MV infection alters the recruitment of innate effector cells into the spleen after secondary infection with LM. Mice were either untreated (naive), infected with MV alone, infected with LM alone, or infected with MV and 5 days later coinfected with LM. Cell numbers were quantitated by flow cytometry 8 days after LM infection (i.e., 13 days after MV infection). The total numbers of cells expressing (a) CD11b⁺ (macrophages), (b) CD11c⁺ (dendritic cells), (c) DX5⁺CD3^– (NK cells), and (d) Gr-1⁺CD3^– (neutrophils) were calculated per spleen, and the average (± SEM) of four to eight mice per group is shown. Statistical significance was determined using Student’s t test. Equivalent results were observed in two additional experiments.

Figure 3

Minor alterations in apoptosis occur during concurrent MV infection. CD46 transgenic mice were infected with MV, LM, or MV and LM, and the levels of apoptosis occurring in vivo were determined 8 days after secondary bacterial infection (i.e., day 13 after primary MV infection). The degree of apoptosis was measured by quantitating the number of annexin V⁺/7AAD^– cells in (a) CD11b⁺, (b) CD11c⁺, (c) Gr-1⁺, and (d) CD3⁺ T cells. The results show the average (± SEM) of three mice per group.

Figure 4

MV-induced immunosuppression results in reduced proliferative expansion of CD11b⁺ and CD11c⁺ APCs and CD3⁺ T cells. Studies were performed using transgenic mice expressing the MV receptor CD46 (7). These mice were infected with MV, LM, or MV and LM and given BrdU from days 4–6 after LM infection (days 9–11 after MV infection) (a–c), or BrdU was administered from days 6–8 after LM infection (d).
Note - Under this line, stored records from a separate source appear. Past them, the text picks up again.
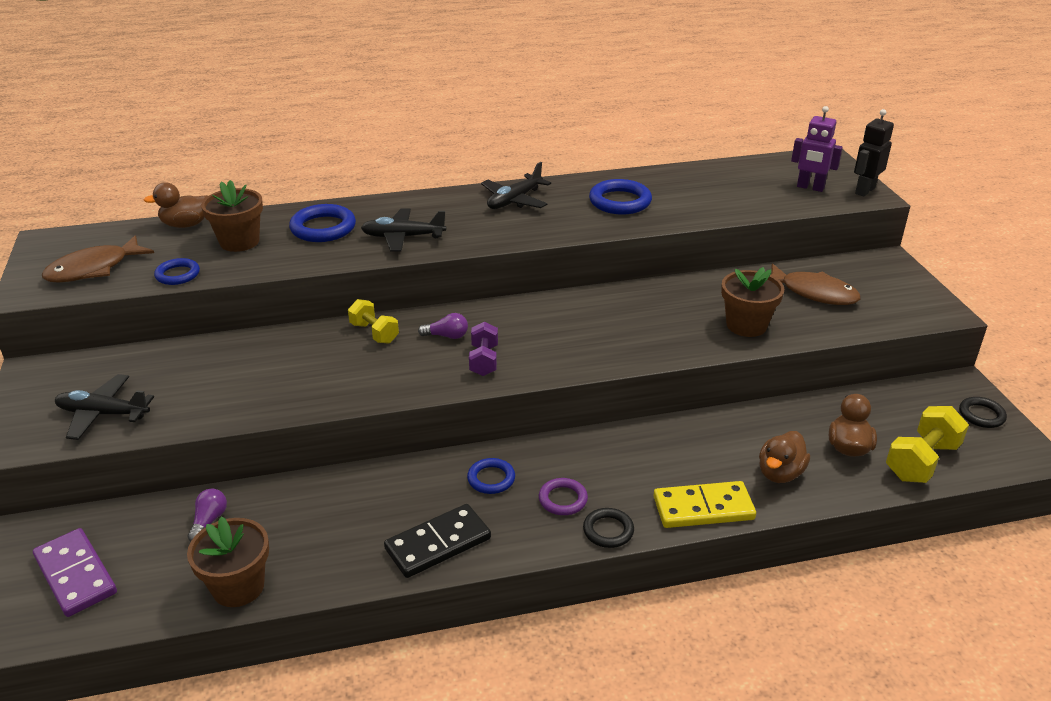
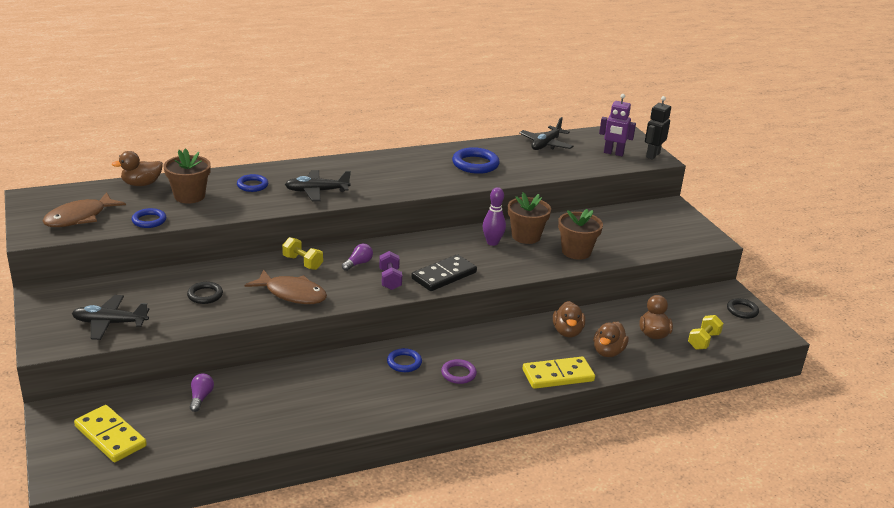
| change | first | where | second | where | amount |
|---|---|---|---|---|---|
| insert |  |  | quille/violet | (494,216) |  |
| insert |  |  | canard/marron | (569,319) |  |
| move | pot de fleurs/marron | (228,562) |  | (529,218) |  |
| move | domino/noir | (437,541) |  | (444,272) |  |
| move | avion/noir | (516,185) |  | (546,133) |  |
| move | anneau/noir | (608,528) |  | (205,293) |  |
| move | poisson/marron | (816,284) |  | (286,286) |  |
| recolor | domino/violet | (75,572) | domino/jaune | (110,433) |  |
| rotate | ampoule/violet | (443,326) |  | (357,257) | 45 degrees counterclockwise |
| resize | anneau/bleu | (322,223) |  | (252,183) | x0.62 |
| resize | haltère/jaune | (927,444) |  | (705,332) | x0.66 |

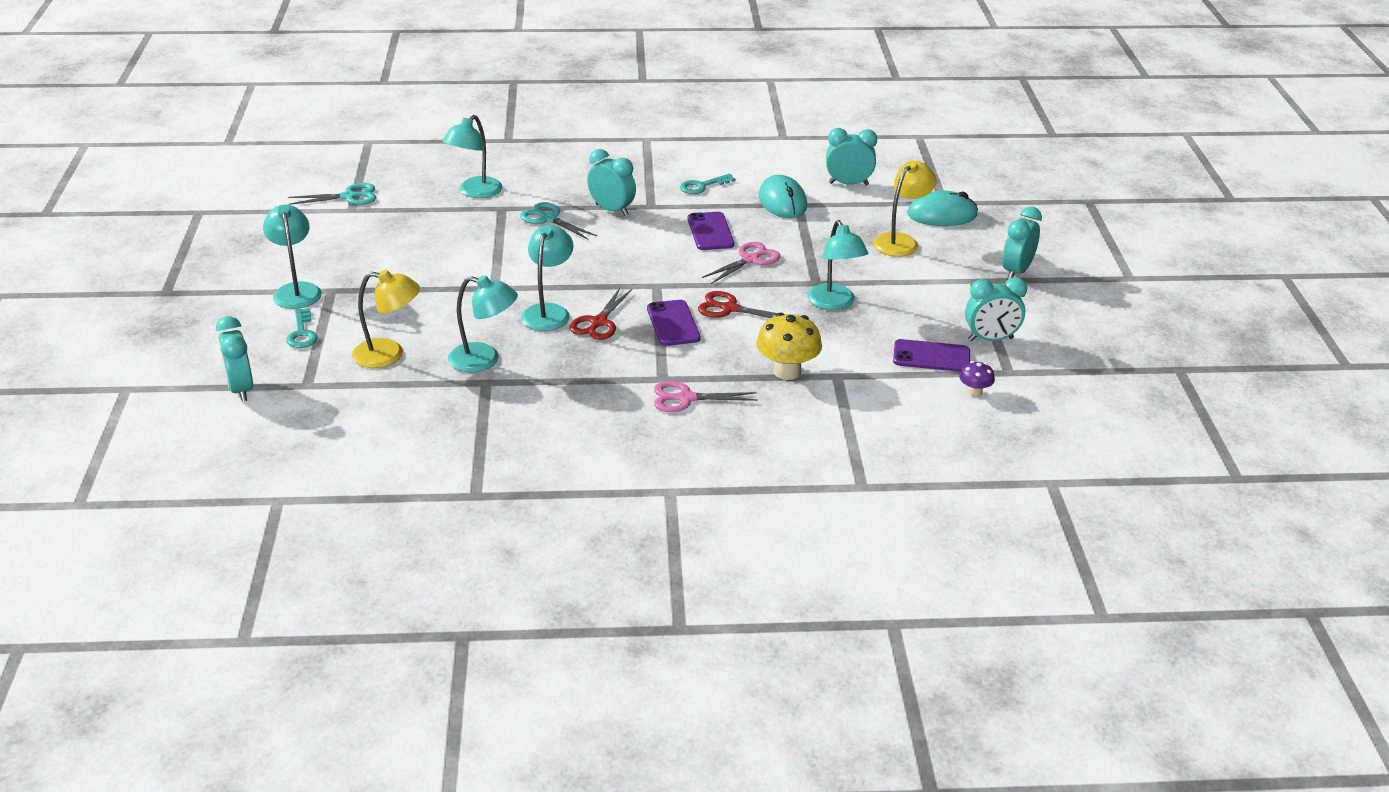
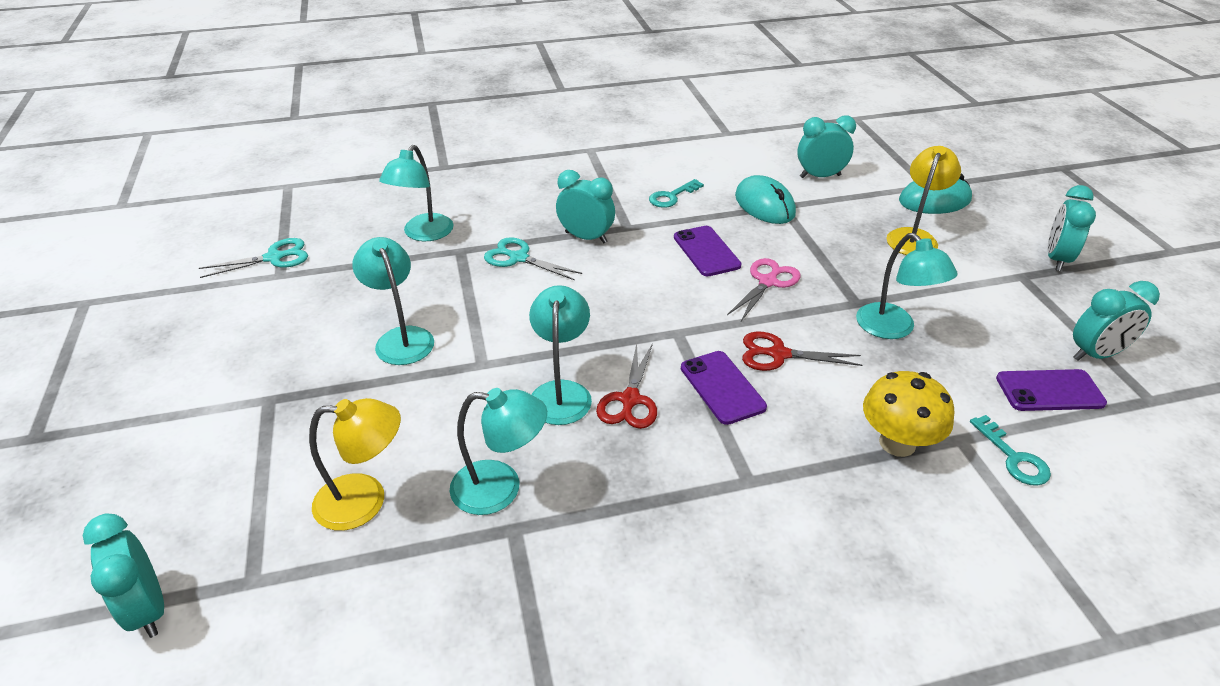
| change | first | where | second | where | amount |
|---|---|---|---|---|---|
| delete | ciseaux/rose | (706,396) |  |  |  |
| delete | champignon/violet | (977,379) |  |  |  |
| move | lampe/turquoise | (292,256) |  | (393,301) |  |
| move | clé/turquoise | (302,328) |  | (1010,450) |  |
Spleen cells were stained for CD11b (a), CD11c (b), or CD4 and CD8 (c and d) before permeabilization and staining for BrdU that was incorporated into the DNA of proliferating cells. The results show the average (± SEM) of three mice per group.

Figure 5

MV-induced immunosuppression results in a decreased frequency of IFN-γ–producing T cells. T cell responses from naive mice were compared with mice infected with MV, infected with LM, or infected with MV and 5 days later coinfected with LM. T cell–mediated cytokine production was analyzed 8 days after LM infection (i.e., 13 days after MV infection) by intracellular cytokine staining after 6 hours of direct ex vivo culture with anti-CD3. Less than 0.4% of CD8⁺ or CD4⁺ T cells were IFN-γ producing after 6 hours of in vitro culture without anti-CD3 stimulation (data not shown). Only a small percentage of CD8⁺ T cells or CD4⁺ T cells from naive or MV-infected mice produced IFN-γ after anti-CD3 stimulation. In contrast, LM infection resulted in a large percentage of T cells that could be identified by IFN-γ production after anti-CD3 stimulation. MV and LM coinfection resulted in a slight decrease in IFN-γ–producing CD8⁺ T cells (P = 0.09) but a significant reduction in the percentage of IFN-γ–producing CD4⁺ T cells (P = 0.02). Equivalent results were observed in two additional experiments.